-- DATA FOR THIS TASK follows --

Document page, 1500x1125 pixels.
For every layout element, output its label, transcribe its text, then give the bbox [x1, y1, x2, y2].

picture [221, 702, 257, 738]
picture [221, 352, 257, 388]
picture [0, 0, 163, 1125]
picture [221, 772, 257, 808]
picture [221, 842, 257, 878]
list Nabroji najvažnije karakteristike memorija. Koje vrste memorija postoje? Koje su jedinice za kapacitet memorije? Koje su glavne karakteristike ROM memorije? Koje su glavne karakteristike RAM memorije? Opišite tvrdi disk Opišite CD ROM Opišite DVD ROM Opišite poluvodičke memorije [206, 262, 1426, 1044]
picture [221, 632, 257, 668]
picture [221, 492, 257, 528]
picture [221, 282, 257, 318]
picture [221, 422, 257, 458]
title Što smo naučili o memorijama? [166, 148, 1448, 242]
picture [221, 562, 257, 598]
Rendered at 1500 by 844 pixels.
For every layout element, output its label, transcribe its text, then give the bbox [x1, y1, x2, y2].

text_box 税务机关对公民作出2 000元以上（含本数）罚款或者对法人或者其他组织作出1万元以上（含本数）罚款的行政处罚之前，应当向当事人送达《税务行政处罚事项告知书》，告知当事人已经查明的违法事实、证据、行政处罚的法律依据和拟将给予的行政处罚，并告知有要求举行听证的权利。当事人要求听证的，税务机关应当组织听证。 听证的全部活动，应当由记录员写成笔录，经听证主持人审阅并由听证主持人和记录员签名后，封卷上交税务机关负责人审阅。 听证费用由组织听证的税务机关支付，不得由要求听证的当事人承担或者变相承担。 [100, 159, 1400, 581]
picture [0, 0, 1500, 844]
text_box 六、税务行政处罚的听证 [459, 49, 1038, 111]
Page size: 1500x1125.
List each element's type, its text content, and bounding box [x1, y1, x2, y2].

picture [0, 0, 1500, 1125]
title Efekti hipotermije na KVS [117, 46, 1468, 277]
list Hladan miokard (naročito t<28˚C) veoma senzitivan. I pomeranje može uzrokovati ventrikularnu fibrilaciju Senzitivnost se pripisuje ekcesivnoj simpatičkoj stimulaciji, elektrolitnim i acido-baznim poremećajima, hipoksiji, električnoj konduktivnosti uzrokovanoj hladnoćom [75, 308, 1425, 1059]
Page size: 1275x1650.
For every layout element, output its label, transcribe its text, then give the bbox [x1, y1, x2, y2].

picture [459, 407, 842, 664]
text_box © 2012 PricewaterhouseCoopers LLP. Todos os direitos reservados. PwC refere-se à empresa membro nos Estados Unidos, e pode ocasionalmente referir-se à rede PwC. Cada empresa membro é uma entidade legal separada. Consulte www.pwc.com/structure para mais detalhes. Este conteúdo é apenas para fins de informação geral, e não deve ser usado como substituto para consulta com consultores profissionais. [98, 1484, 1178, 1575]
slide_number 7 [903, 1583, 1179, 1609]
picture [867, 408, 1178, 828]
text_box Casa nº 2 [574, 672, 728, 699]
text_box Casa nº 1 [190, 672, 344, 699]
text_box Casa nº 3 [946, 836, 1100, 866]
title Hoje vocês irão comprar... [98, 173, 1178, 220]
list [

-- DATA FOR THIS TASK concluded --

▶ [INSTRUCTION]: Return the whole listing as it stands. Nothing may be altered.

▶ [SOLUTION FOR THIS EXERCISE]:
Document page, 1500x1125 pixels.
For every layout element, output its label, transcribe its text, then give the bbox [x1, y1, x2, y2].

picture [221, 702, 257, 738]
picture [221, 352, 257, 388]
picture [0, 0, 163, 1125]
picture [221, 772, 257, 808]
picture [221, 842, 257, 878]
list Nabroji najvažnije karakteristike memorija. Koje vrste memorija postoje? Koje su jedinice za kapacitet memorije? Koje su glavne karakteristike ROM memorije? Koje su glavne karakteristike RAM memorije? Opišite tvrdi disk Opišite CD ROM Opišite DVD ROM Opišite poluvodičke memorije [206, 262, 1426, 1044]
picture [221, 632, 257, 668]
picture [221, 492, 257, 528]
picture [221, 282, 257, 318]
picture [221, 422, 257, 458]
title Što smo naučili o memorijama? [166, 148, 1448, 242]
picture [221, 562, 257, 598]
Rendered at 1500 by 844 pixels.
For every layout element, output its label, transcribe its text, then give the bbox [x1, y1, x2, y2].

text_box 税务机关对公民作出2 000元以上（含本数）罚款或者对法人或者其他组织作出1万元以上（含本数）罚款的行政处罚之前，应当向当事人送达《税务行政处罚事项告知书》，告知当事人已经查明的违法事实、证据、行政处罚的法律依据和拟将给予的行政处罚，并告知有要求举行听证的权利。当事人要求听证的，税务机关应当组织听证。 听证的全部活动，应当由记录员写成笔录，经听证主持人审阅并由听证主持人和记录员签名后，封卷上交税务机关负责人审阅。 听证费用由组织听证的税务机关支付，不得由要求听证的当事人承担或者变相承担。 [100, 159, 1400, 581]
picture [0, 0, 1500, 844]
text_box 六、税务行政处罚的听证 [459, 49, 1038, 111]
Page size: 1500x1125.
List each element's type, its text content, and bounding box [x1, y1, x2, y2].

picture [0, 0, 1500, 1125]
title Efekti hipotermije na KVS [117, 46, 1468, 277]
list Hladan miokard (naročito t<28˚C) veoma senzitivan. I pomeranje može uzrokovati ventrikularnu fibrilaciju Senzitivnost se pripisuje ekcesivnoj simpatičkoj stimulaciji, elektrolitnim i acido-baznim poremećajima, hipoksiji, električnoj konduktivnosti uzrokovanoj hladnoćom [75, 308, 1425, 1059]
Page size: 1275x1650.
For every layout element, output its label, transcribe its text, then give the bbox [x1, y1, x2, y2].

picture [459, 407, 842, 664]
text_box © 2012 PricewaterhouseCoopers LLP. Todos os direitos reservados. PwC refere-se à empresa membro nos Estados Unidos, e pode ocasionalmente referir-se à rede PwC. Cada empresa membro é uma entidade legal separada. Consulte www.pwc.com/structure para mais detalhes. Este conteúdo é apenas para fins de informação geral, e não deve ser usado como substituto para consulta com consultores profissionais. [98, 1484, 1178, 1575]
slide_number 7 [903, 1583, 1179, 1609]
picture [867, 408, 1178, 828]
text_box Casa nº 2 [574, 672, 728, 699]
text_box Casa nº 1 [190, 672, 344, 699]
text_box Casa nº 3 [946, 836, 1100, 866]
title Hoje vocês irão comprar... [98, 173, 1178, 220]
list [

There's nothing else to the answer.